Understanding CUDA- simple quesions

I have few questions:

  1. Are CUDA kernels similar to a do loop? For examples, I want to perform 3 simple operations in 3 loops on an array of integer elements (this is just an example):

a. Add 1 to each element of array of integers

b. Tag the elements in the array which are even

c. Add one to the tagged elements

for the above operations, do I need to invoke 3 kernels? Will the pseudo code look somethign like:


allocate memory on the device

call kernel (add one to all elements of the array)


call kernel (tag even elements)


call kernel (add 1 to the even elements of the array)


I/O to a file

free memory on device

  1. Can we allocate and deallocate on the “global” memory on the device only or do we have access to the shared, register and local memory also. How do programmers normally use memory (global only or they also use local, shared and registers )? Does global memory has any latency issues? What do programmer normally do to avoid those latency issues?

  2. For graphics, do we just copy the global memory data to the texture memory and then render it on screen or there are other efficient ways to deal with this?


  1. yes (you could also merge 3 kernels into 1 and call it once)

  2. No, you can’t allocate/deallocate memory on device. Read the cuda programming guide about memory.

  3. you can directly access data

All that is written in the programming guide.



Thanks sergeyn!
I think, i did not phrase my second question correctly. I meant to say that can we allocate/deallocate registers,shared and local memory on device “from the host”? I know that we can do that for global, i.e. allocate and deallocate memory on the device from the host.

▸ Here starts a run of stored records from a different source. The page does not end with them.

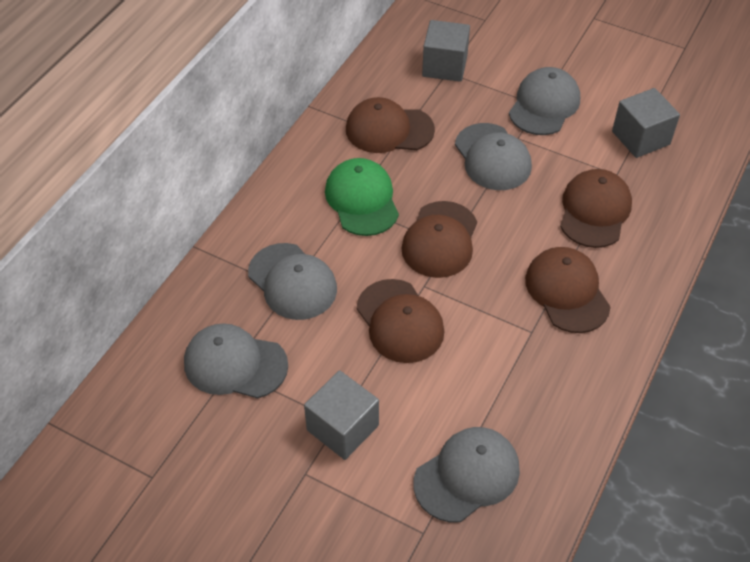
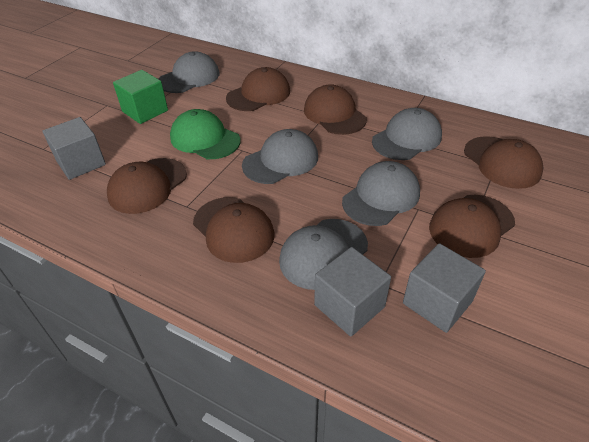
brown cap: 5 -> 6
green cube: 0 -> 1

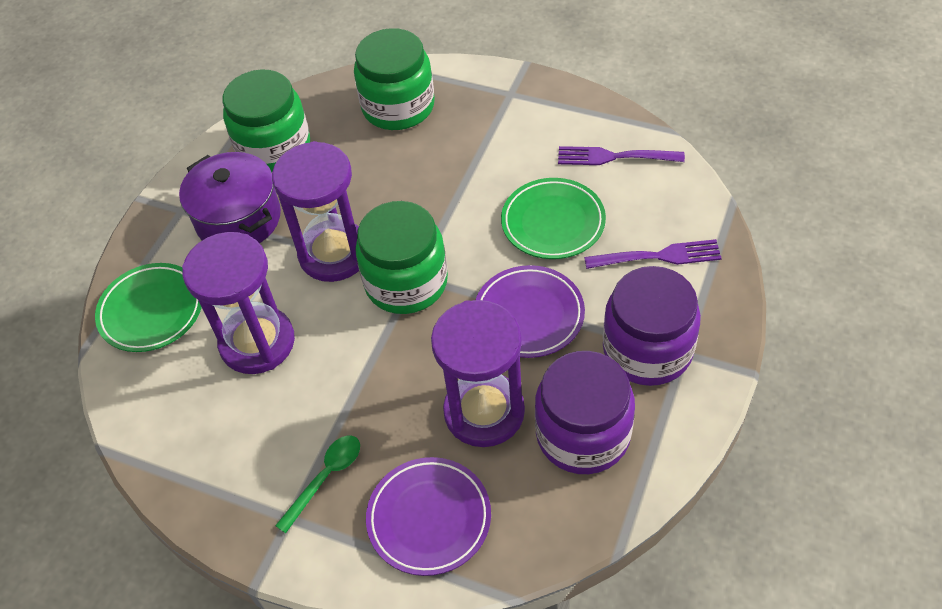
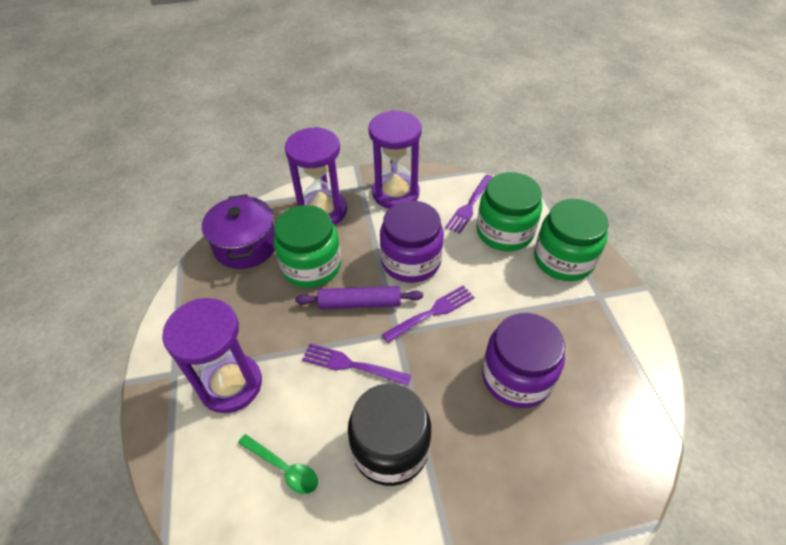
black jar: 0 -> 1
green plate: 2 -> 0
purple fork: 2 -> 3
purple plate: 2 -> 0
purple rolling pin: 0 -> 1

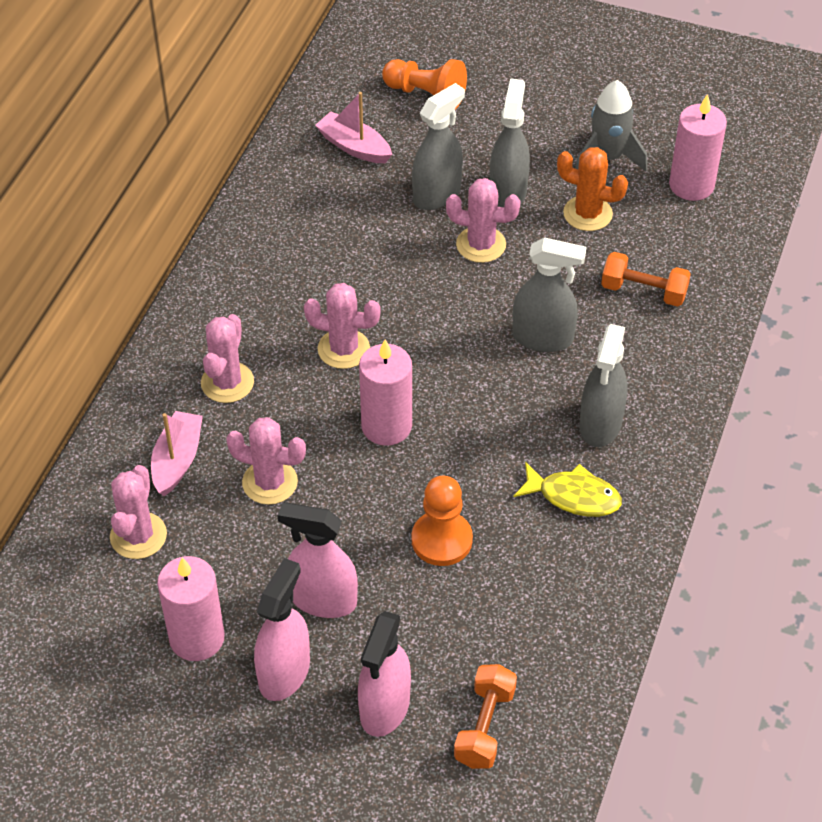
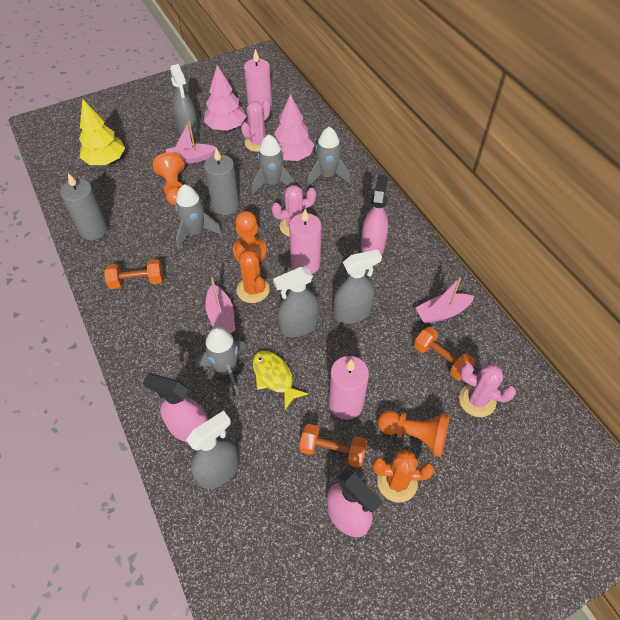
grey candle: 0 -> 2
grey rocket: 1 -> 4
orange cactus: 1 -> 2
orange dumbbell: 2 -> 3
orange pawn: 2 -> 3
pink boat: 2 -> 3
pink cactus: 5 -> 3
pink tree: 0 -> 2
yellow tree: 0 -> 1

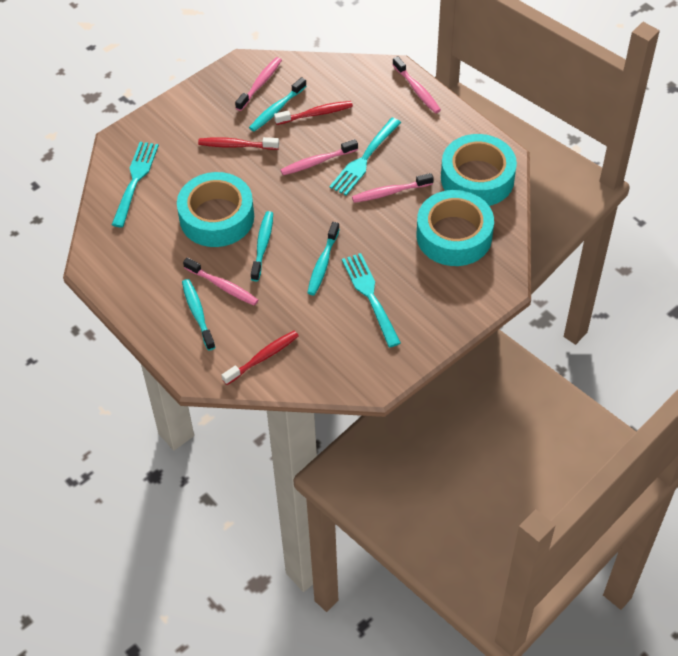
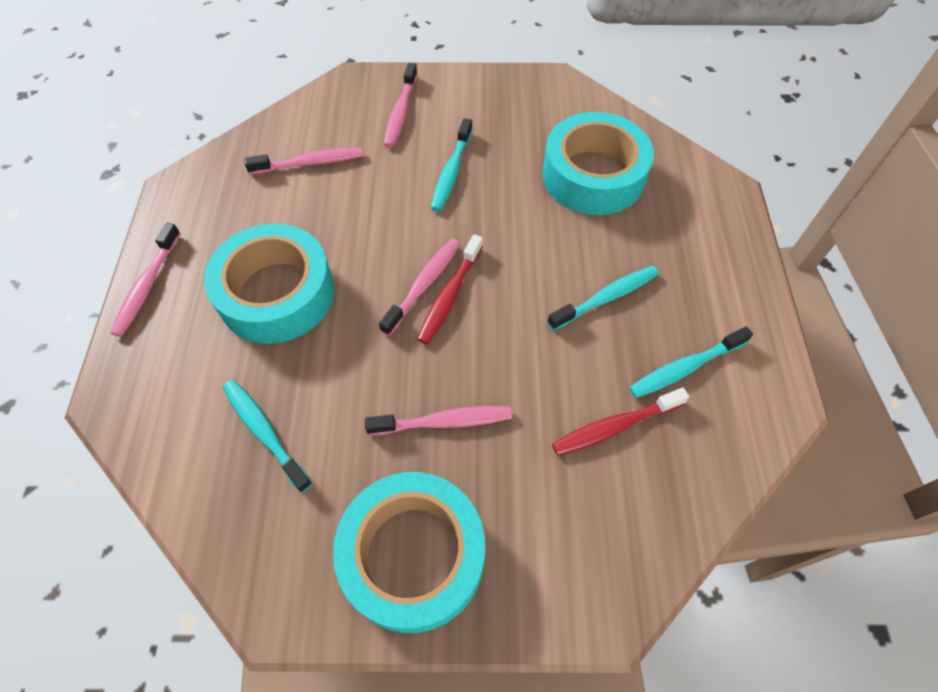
red toothbrush: 3 -> 2
turquoise fork: 3 -> 0

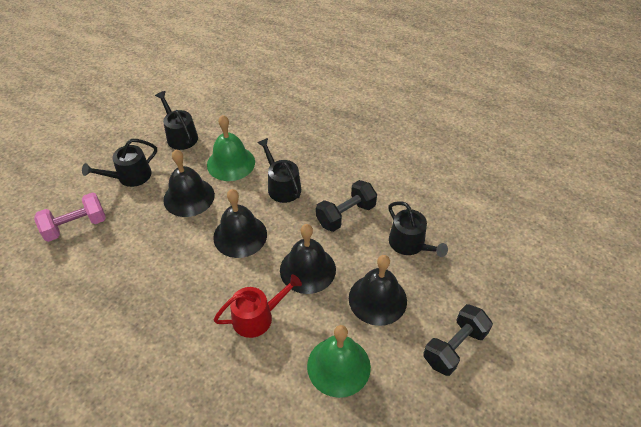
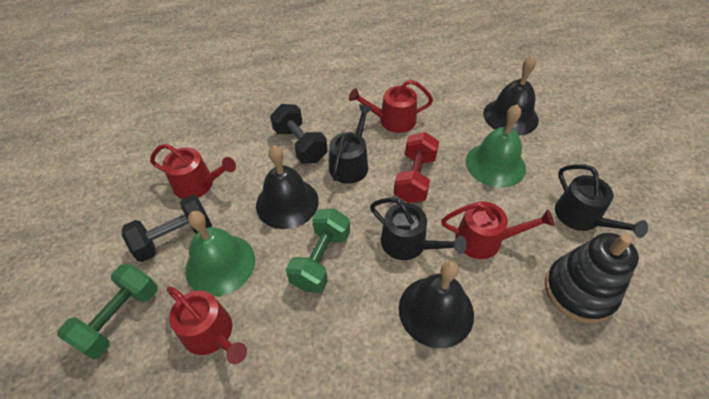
black bell: 4 -> 3
black stacking toy: 0 -> 1
black watering can: 4 -> 3
green dumbbell: 0 -> 2
pink dumbbell: 1 -> 0
red dumbbell: 0 -> 1
red watering can: 1 -> 4

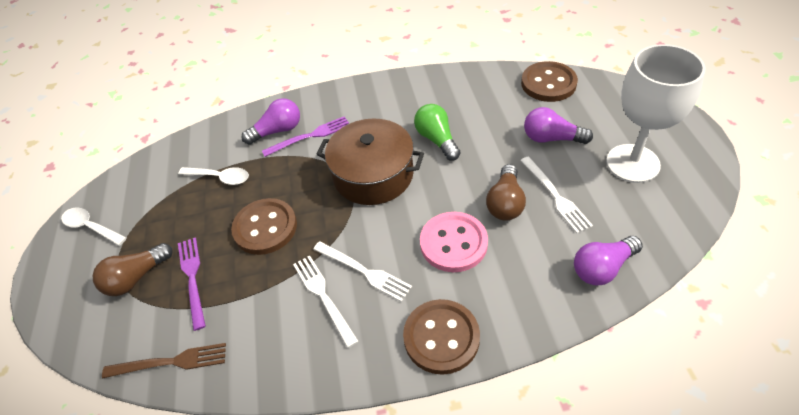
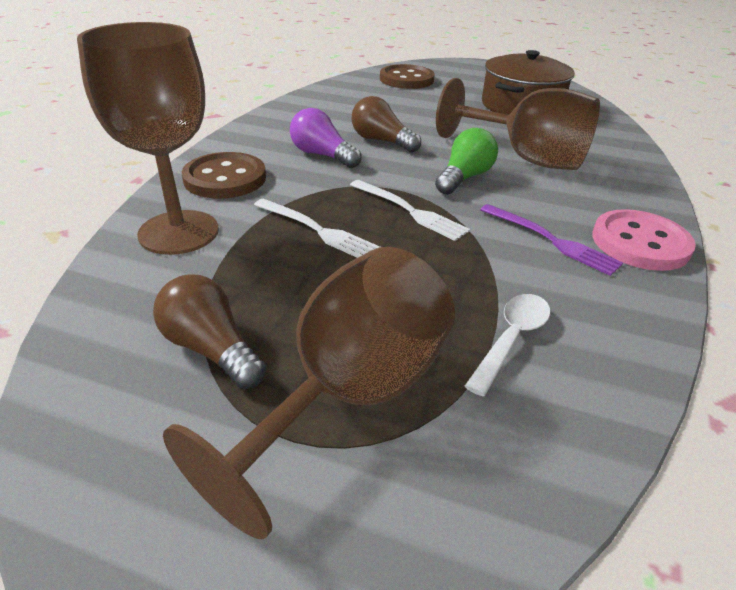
brown button: 3 -> 2
brown fork: 1 -> 0
brown goblet: 0 -> 3
purple fork: 2 -> 1
purple light bulb: 3 -> 1
white fork: 3 -> 2
white goblet: 1 -> 0
white spoon: 2 -> 1

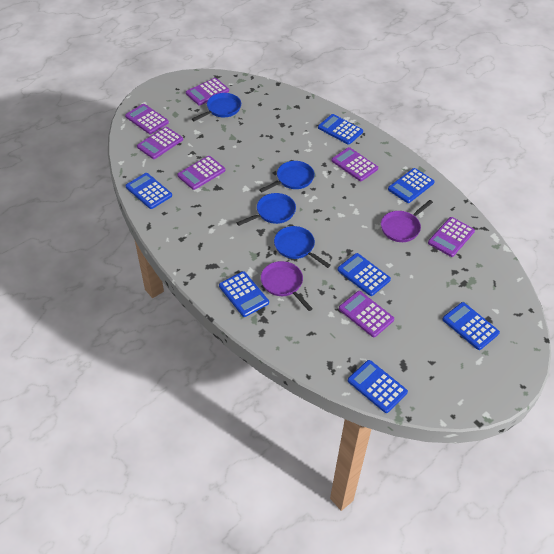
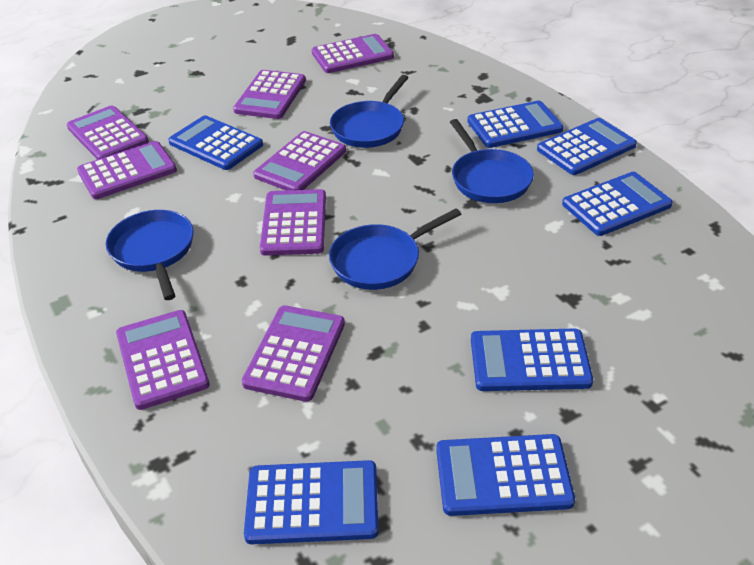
purple calculator: 7 -> 8
purple pan: 2 -> 0

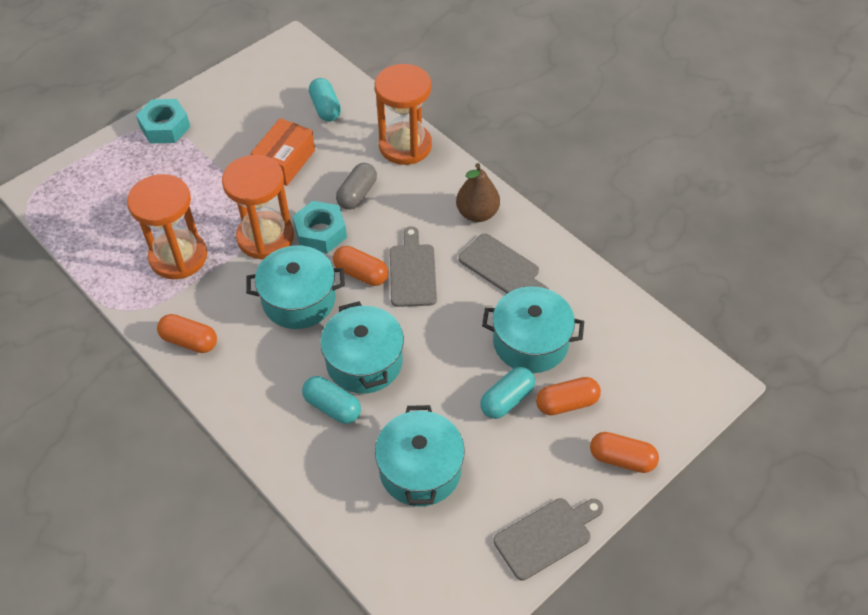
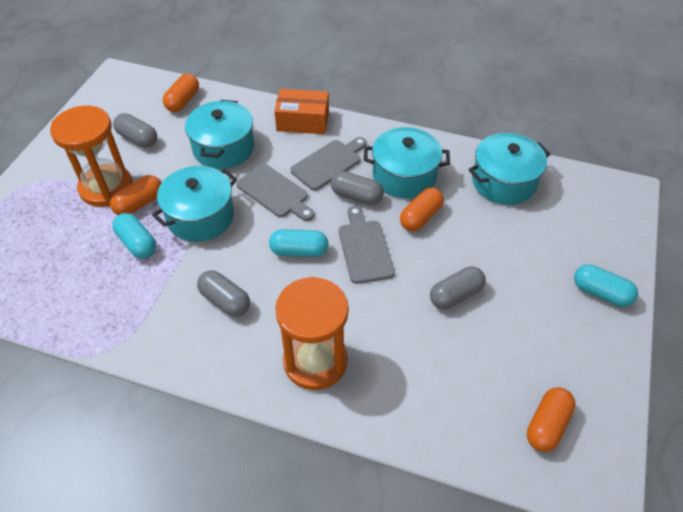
brown pear: 1 -> 0
grey capsule: 1 -> 4
orange hourglass: 3 -> 2
turquoise nut: 2 -> 0

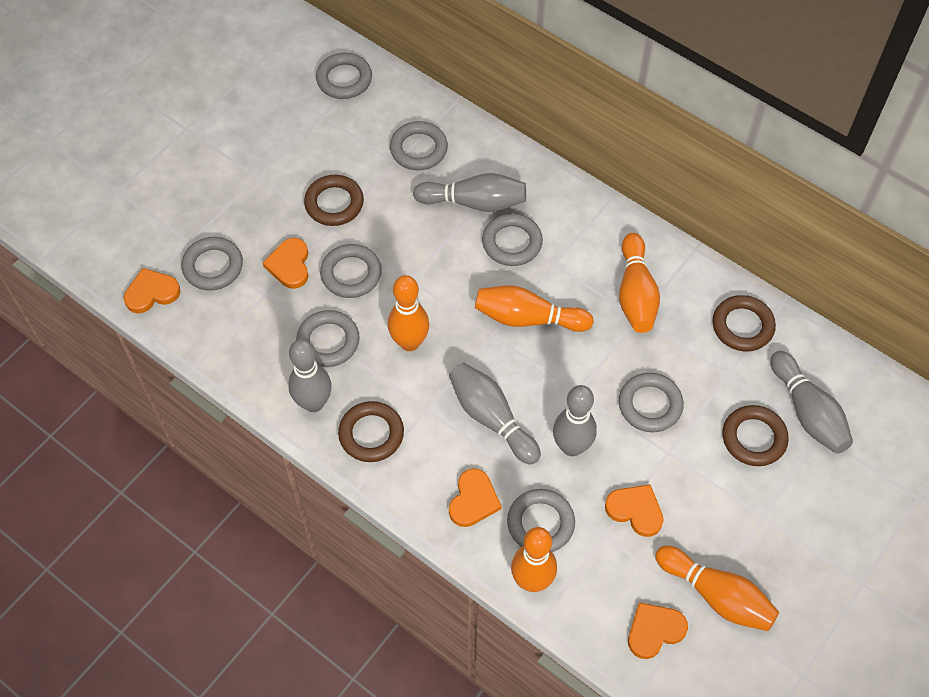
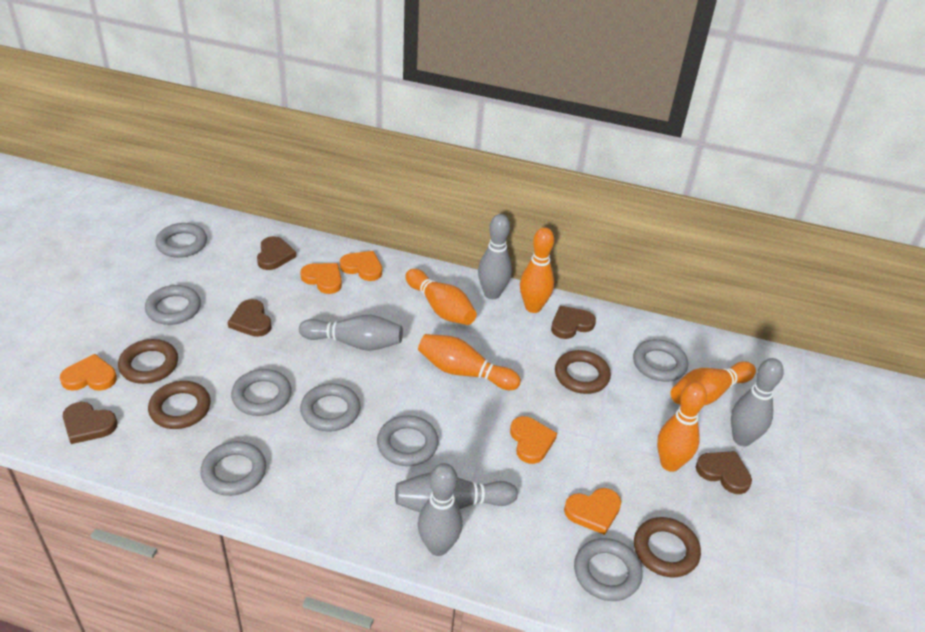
brown heart: 0 -> 5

Also, I read that texture memory has some advantages over using global memory. Are there any disadvantages too…i mean is it hard to program?

No, these resources are assigned statically at kernel launch.

Texture memory is cached read only resource, global memory is not cached read/write resource.

And programming in general becomes less difficult over time ;)

I am going through the manual. They are referring to device memory and global memory. Are they same? or device memory means global+shared+registers +local?
Thanks again for ur replies.

yes, the same